當初兩人因陸雲裳的事情有過芥蒂,不過後來接觸多了,彼此有所瞭解,誤會自然解除,相處也變得和睦起來,府門外,李興盯著柴安認真問道:“柴兄所言之事當真能夠實現?”

柴安知道他問的是活字印刷術推廣開真的能做到聚民心之事,想了一下苦笑道:“若能全國上下推開,再加之輿論引導的確能夠做到,只是何其難也。”

“只要能做到,再難也值得一搏,若柴兄不嫌棄,此事可算我一個。”

柴安愣了一下,說實話他真不想將李興捲入其中,活字印刷術此時還好說,一旦真的按照他設想的那樣鋪開,書籍普及,全民開智,報紙紛飛,輿論焦點,對這個時代的衝擊必定是天翻地覆的,當然反撲過來的力量也將是能把任何人都碾碎的,他自認扛不住,王文厚不行,李綱也不行,他只是給老人一個希望而已。

沉吟半晌,還是把這些實情都告之,李興反倒淡淡一笑:“家父時常教誨,君子有所為有所不為,豈能因困難危險而止步。”

柴安欲言又止,李興陪著柴安走了一段路:“父親近來的身體越來越差了,飲酒聊天之時也多有不忿之言,這在以前是很少的,若不是今日柴兄給了家父一個希望,我都準備要再買一位姑娘給老人家做妾讓他高興一下了。”

“你這混賬的不孝子。”柴安笑罵,也明白了當初他一個謙謙君子強逼陸雲裳的苦衷。

“對了柴兄,有一事興甚是好奇,不知可否冒昧一問?”

“何事?”

“王公緣何會親自送你出府?”李興一臉的好奇與希冀。

這個問題一出,七娘也翹起了腳,她裝作無事,可握著的小拳頭出賣了她,柴安無奈搖頭,只好坦白:“我答應作坊上正軌之後為王公出文集。”

“佩服佩服。”李興恍然大悟,這對王文厚這樣聲名地位都走到盡頭的老人家絕對是致命的誘惑,他一邊拱手一邊目光閃爍:“又學了一招。
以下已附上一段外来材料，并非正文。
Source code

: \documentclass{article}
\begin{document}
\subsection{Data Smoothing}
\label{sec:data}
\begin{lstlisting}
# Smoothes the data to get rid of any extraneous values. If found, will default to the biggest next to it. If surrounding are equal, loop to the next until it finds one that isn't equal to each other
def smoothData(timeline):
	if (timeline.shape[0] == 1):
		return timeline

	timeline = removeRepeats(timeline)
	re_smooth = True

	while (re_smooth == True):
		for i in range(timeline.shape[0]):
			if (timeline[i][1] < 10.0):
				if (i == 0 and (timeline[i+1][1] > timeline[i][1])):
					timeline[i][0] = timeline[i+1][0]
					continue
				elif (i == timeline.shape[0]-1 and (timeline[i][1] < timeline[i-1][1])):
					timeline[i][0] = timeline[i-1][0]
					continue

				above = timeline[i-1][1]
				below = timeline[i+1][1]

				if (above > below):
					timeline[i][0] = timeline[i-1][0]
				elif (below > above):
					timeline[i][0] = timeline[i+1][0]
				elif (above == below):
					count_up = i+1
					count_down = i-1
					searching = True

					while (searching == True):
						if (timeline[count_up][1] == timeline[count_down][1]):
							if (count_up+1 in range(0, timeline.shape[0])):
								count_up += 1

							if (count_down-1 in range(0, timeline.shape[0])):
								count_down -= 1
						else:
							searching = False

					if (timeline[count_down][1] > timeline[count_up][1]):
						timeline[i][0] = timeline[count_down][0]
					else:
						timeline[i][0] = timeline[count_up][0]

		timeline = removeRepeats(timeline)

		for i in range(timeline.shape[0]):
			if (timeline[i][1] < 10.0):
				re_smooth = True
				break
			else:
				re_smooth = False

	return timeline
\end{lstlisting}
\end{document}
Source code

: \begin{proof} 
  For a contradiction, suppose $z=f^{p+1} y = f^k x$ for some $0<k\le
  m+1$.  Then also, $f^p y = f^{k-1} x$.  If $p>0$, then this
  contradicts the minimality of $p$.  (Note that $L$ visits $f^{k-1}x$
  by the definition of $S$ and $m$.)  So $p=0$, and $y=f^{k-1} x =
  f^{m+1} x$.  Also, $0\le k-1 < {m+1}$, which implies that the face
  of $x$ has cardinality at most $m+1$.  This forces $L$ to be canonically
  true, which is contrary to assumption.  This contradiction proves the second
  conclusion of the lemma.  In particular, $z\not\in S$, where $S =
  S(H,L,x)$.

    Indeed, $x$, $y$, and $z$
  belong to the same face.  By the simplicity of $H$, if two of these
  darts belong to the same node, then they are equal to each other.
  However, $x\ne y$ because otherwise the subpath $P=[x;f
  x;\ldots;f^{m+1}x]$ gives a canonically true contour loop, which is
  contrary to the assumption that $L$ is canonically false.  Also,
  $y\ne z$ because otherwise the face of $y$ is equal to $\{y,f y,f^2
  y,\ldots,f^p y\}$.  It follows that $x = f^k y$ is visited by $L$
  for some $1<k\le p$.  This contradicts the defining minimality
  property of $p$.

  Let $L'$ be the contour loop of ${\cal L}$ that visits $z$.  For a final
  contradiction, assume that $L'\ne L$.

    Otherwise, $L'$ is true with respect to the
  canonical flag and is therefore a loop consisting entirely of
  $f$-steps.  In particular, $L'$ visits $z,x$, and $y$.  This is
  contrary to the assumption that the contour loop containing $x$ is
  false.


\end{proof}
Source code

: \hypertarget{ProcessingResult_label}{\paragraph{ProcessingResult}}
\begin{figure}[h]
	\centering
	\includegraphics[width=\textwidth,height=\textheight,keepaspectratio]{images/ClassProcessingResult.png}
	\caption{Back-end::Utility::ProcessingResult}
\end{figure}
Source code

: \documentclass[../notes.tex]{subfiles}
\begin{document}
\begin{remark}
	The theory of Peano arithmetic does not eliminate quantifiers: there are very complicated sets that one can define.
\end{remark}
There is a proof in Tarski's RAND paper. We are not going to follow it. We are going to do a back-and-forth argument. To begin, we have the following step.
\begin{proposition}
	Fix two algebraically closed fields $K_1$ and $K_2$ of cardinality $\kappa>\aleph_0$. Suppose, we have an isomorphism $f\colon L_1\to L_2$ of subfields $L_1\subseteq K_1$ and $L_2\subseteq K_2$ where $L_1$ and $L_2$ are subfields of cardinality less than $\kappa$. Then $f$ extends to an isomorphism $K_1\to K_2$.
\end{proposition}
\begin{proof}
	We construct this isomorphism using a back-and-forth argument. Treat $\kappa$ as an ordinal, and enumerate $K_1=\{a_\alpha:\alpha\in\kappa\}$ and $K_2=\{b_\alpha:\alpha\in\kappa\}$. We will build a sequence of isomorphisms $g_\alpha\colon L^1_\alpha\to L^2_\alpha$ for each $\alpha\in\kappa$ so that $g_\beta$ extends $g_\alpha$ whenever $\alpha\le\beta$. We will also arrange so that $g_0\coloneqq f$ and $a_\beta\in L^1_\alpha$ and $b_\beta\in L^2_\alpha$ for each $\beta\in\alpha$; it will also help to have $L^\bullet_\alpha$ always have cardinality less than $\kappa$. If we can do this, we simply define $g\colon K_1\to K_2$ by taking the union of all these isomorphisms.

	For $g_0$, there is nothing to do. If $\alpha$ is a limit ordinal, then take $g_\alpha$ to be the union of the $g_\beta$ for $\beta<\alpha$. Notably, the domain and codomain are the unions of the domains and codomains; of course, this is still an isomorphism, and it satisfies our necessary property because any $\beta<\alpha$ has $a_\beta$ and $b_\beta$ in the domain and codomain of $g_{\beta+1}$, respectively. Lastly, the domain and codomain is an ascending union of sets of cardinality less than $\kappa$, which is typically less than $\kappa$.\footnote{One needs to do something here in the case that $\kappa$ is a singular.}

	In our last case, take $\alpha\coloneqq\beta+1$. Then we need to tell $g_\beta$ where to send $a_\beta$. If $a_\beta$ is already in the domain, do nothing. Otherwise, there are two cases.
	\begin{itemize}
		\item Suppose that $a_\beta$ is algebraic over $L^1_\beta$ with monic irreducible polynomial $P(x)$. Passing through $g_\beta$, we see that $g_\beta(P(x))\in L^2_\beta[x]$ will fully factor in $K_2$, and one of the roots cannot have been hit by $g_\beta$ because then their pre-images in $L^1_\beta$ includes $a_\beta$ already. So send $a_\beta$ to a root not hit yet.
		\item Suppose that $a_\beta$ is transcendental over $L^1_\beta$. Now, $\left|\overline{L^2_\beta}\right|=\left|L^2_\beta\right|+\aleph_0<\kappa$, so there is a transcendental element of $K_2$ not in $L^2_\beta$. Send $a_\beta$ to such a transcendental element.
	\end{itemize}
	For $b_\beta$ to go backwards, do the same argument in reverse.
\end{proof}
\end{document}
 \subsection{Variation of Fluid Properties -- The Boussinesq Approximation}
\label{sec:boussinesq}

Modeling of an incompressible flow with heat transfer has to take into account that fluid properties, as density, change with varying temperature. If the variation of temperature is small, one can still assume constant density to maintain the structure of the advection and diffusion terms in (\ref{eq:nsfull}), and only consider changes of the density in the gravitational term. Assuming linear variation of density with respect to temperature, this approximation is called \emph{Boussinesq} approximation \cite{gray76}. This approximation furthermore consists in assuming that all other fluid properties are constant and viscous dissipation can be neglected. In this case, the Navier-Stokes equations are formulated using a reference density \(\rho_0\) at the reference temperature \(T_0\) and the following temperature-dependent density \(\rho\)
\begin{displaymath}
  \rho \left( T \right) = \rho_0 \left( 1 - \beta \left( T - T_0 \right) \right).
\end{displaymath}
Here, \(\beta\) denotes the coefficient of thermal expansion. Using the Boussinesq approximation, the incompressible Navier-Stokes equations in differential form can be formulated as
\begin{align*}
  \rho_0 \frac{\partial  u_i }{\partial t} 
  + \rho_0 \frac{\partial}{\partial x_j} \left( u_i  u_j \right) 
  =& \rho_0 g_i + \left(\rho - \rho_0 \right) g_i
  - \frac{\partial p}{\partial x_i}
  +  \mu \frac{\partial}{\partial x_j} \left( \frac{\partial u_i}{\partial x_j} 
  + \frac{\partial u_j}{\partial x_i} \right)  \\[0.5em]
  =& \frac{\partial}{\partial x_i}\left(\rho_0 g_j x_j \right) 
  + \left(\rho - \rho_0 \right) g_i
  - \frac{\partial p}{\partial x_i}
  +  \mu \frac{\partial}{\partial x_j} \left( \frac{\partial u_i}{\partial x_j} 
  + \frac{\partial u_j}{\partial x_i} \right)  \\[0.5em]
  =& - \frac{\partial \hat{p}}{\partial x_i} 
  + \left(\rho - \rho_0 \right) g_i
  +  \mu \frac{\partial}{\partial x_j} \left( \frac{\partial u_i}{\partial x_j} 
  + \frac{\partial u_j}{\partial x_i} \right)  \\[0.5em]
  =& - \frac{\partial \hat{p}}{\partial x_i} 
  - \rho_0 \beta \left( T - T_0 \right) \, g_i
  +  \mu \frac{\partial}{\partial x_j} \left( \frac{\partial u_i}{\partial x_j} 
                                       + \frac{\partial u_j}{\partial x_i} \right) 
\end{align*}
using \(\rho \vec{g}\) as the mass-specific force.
”

柴安一見他這副模樣就知道要做什麼,搖頭苦笑:“有你這樣的兒子,老頭子真不知是該幸福還是該悲痛?”

“嘿,怎麼說話呢?”

“用嘴說話的。”

柴安拉著七娘的手揚長而去,至於以後李興這坑爹的兒子還怎麼設計老爹那是他們家的事嘍,他可管不著,老頭子一時低落都要遭親兒子算計,真是可悲又可喜的老頭。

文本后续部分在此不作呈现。